Manuscripts consisting solely of bioinformatics, computational analysis, or predictions of public databases that are not accompanied by validation (independent cohort or biological validation in vitro or in vivo) will not be accepted in Frontiers in Oncology. For such manuscripts, please submit through the journal, Frontiers in Genetics - Cancer Genetics and Oncogenomics.
To decipher the sheer complexity and the multi-faceted nature of cancer, systems biology approaches that emphasize the interactions among genes, proteins, metabolites etc. have been developed and applied. Such approaches have successfully created a synergy between theoretical/computational and experimental biology and have led to new discoveries at a rapid pace. In this Research Topic, we will highlight studies that utilize interdisciplinary approaches to elucidate how cancer cells adapt their metabolic activity under selective pressure, how the reprogrammed cancer metabolic activity contributes to cancer emergent properties. We will also cover studies that utilized advanced technologies to investigating the metabolic heterogeneity of cancer at single-cell or sub-cellular resolutions. Studies that investigate immune metabolism and its association with cancer will also be highlighted.
We welcome Original Research, Perspectives, Reviews, Mini-Review articles. The contents covered in this Research Topic include but are not limited to the following subtopics:
1. Using integrated theoretical/computational-experimental approaches to identify new therapeutic strategies that target cancer metabolism.
2. Using integrative “omics” approaches to explore tumor metabolic heterogeneity, clonal evolution, interactions among tumor cells and with their microenvironment, etc.
3. Development of bottom-up (biochemical modeling) or top-down (machine learning) approaches in construction and analysis of cellular networks involved in cancer metabolism and its coupling with other hallmarks of cancer.
4. Single-cell or sub-cellular level analysis of cancer metabolism that reveals novel insights.
5. Elucidate the mutual interactions between cancer metabolism and the change of the tumor immune microenvironment (TIM). For example, effects of autophagy on the changes of TIM, reshaping of TIM by secondary metabolites produced by cancer cells, etc.
6. Analysis of immune cell metabolism and their association with cancer progression, tumor killing efficacy, etc.
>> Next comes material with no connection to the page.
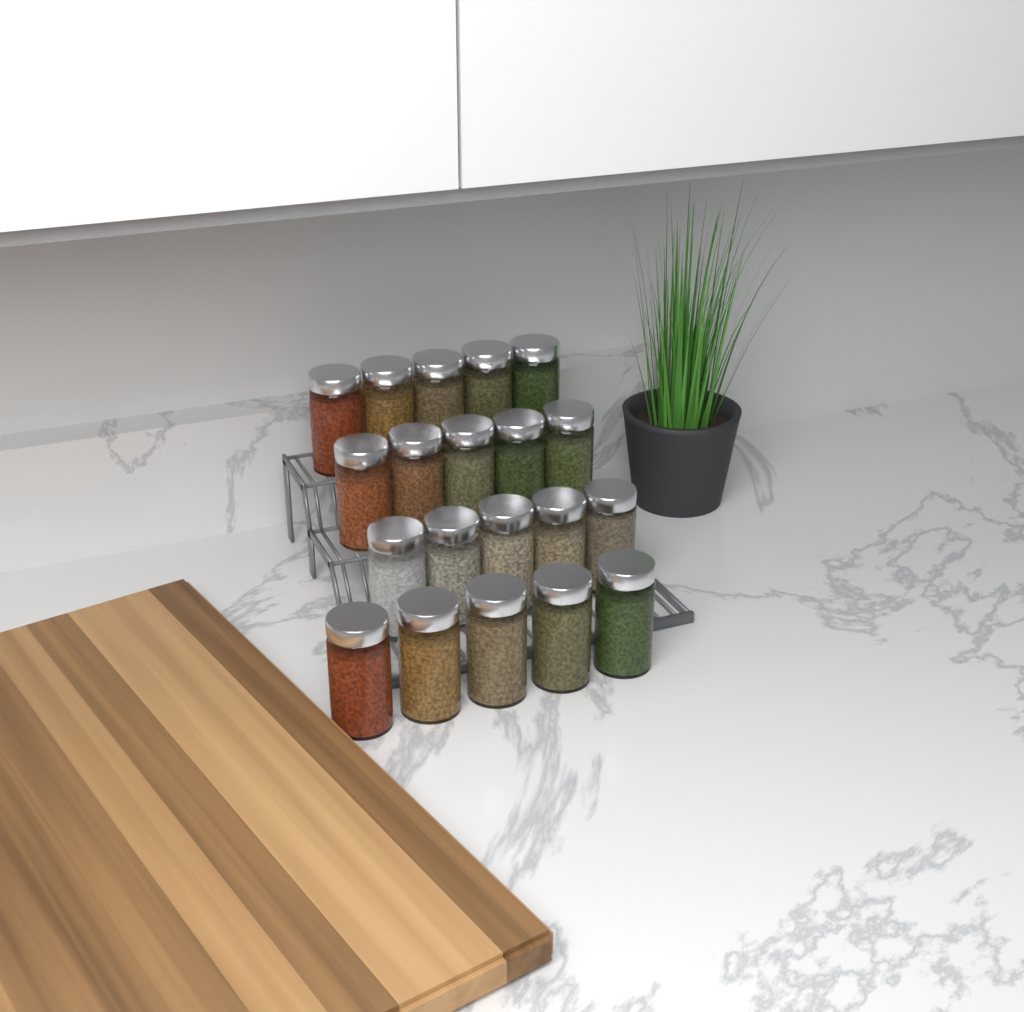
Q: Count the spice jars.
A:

7. Bridging the gap between the metabolism and stemness of cancer cells. There are studies showing different subpopulations of breast cancer stem cells (epithelial-like or mesenchymal-like) depend on different metabolism pathways. A rigorous characterization of the metabolic phenotypes of cancer stem cells, and the cause-and-effect between metabolism and stemness would be appreciated.
8. Revealing the mechanisms of how reprogrammed cancer metabolic activity contributes to drug resistance. For example, what is the metabolic characterization of drug-resistance cancer cells? Whether targeting metabolism can attenuate cancer drug-resistance?
Manuscripts consisting solely of bioinformatics, computational analysis, or predictions of public databases that are not accompanied by validation (independent cohort or biological validation in vitro or in vivo) will not be accepted in Frontiers in Oncology. For such manuscripts, please submit through the journal, Frontiers in Genetics - Cancer Genetics and Oncogenomics.
Keywords: Cancer metabolism, Systems biology, Omics, Tumor heterogeneity, Cancer emergent properties, Metastasis, Dormancy, Stemness, Drug-tolerance/resistance, Immune evasion
Important Note: All contributions to this Research Topic must be within the scope of the section and journal to which they are submitted, as defined in their mission statements. Frontiers reserves the right to guide an out-of-scope manuscript to a more suitable section or journal at any stage of peer review.